WHAT YOU SHOULD DO:
The response should consist of the data below, copied exactly, with no pictures in it.

INFORMATION PROVIDED START

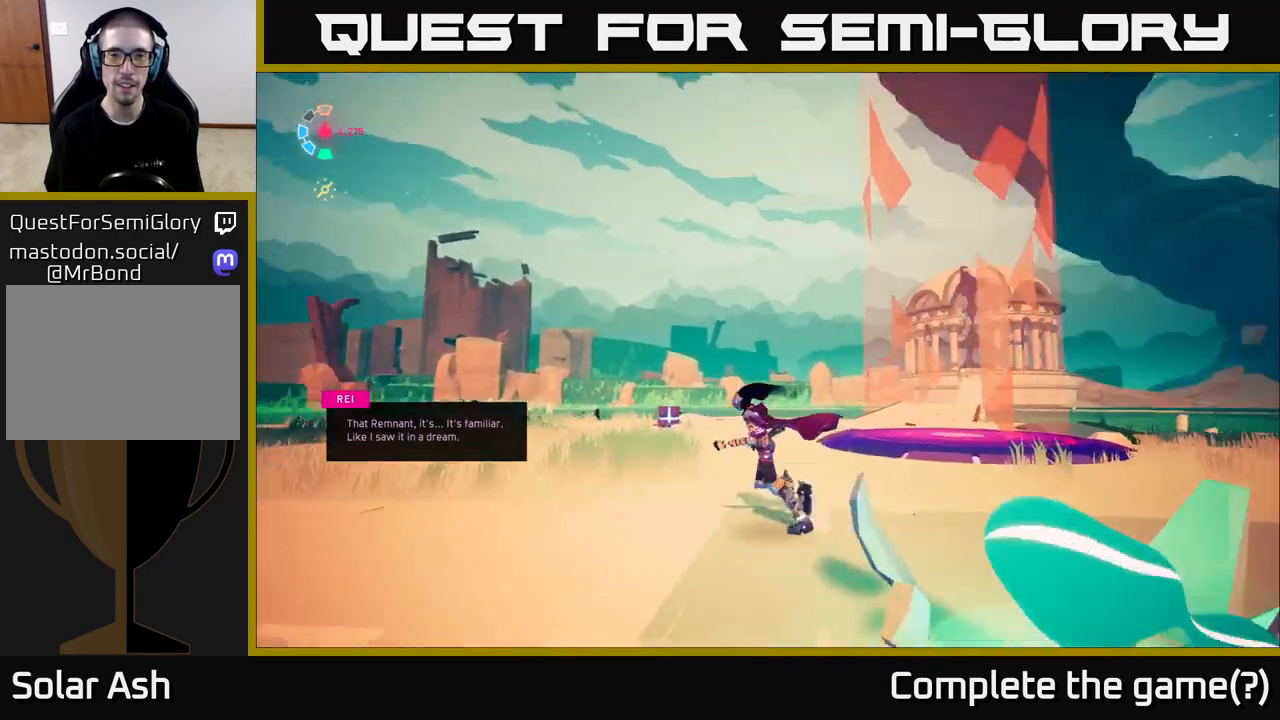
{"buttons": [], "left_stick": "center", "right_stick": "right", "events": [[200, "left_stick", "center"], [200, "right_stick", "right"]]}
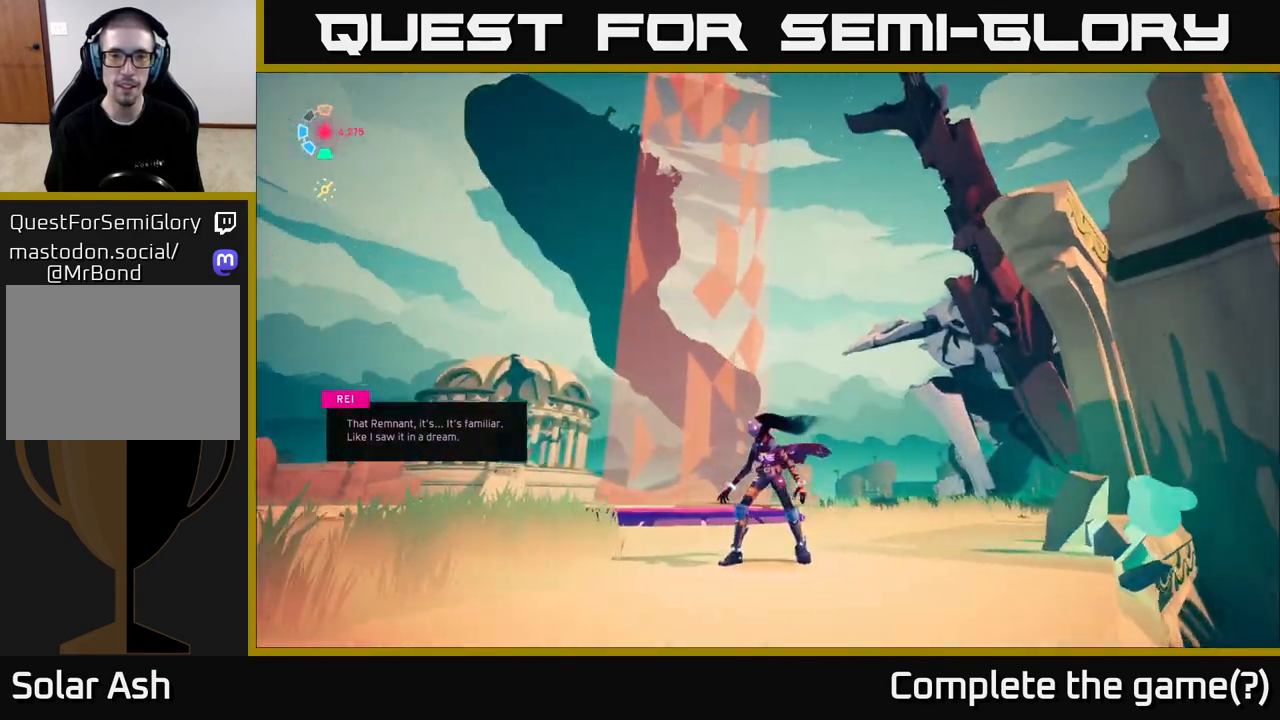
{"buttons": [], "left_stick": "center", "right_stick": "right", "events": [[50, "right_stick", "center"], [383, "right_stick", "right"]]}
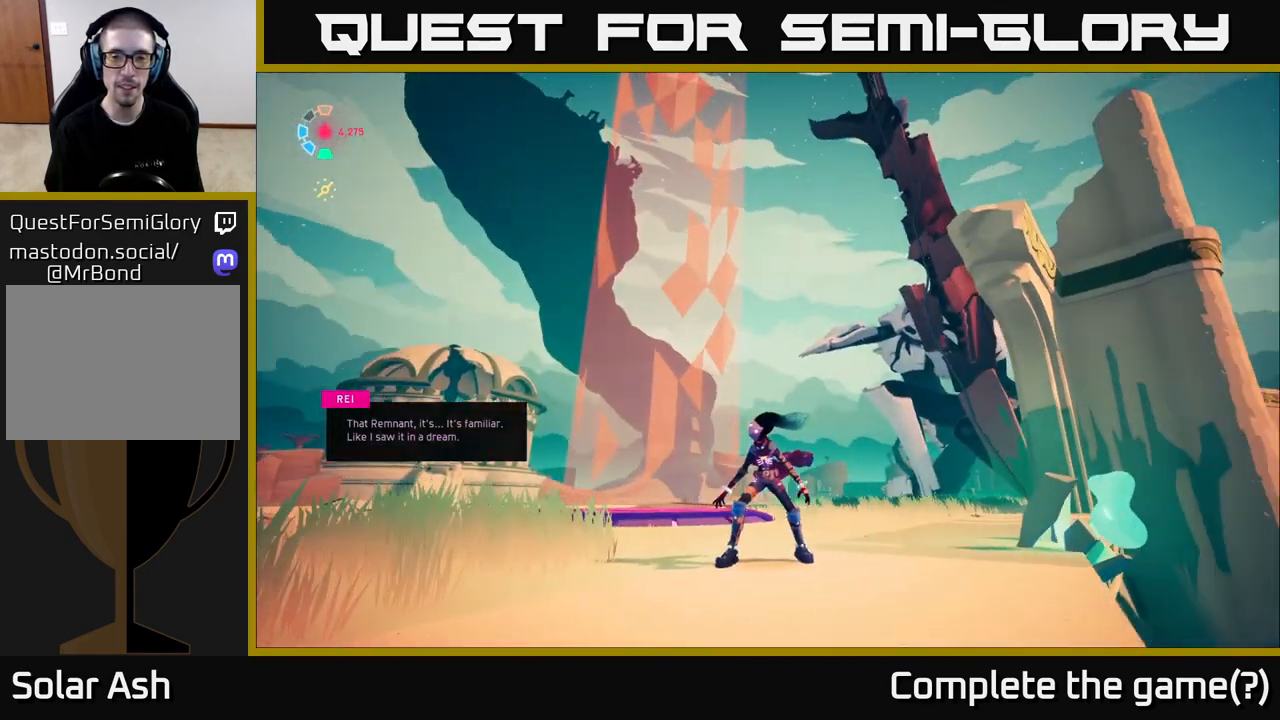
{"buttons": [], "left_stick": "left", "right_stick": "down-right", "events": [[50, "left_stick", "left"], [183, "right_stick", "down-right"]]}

INFORMATION PROVIDED END

OUTPUT OF THE EXERCISE:
{"buttons": [], "left_stick": "center", "right_stick": "right", "events": [[200, "left_stick", "center"], [200, "right_stick", "right"]]}
{"buttons": [], "left_stick": "center", "right_stick": "right", "events": [[50, "right_stick", "center"], [383, "right_stick", "right"]]}
{"buttons": [], "left_stick": "left", "right_stick": "down-right", "events": [[50, "left_stick", "left"], [183, "right_stick", "down-right"]]}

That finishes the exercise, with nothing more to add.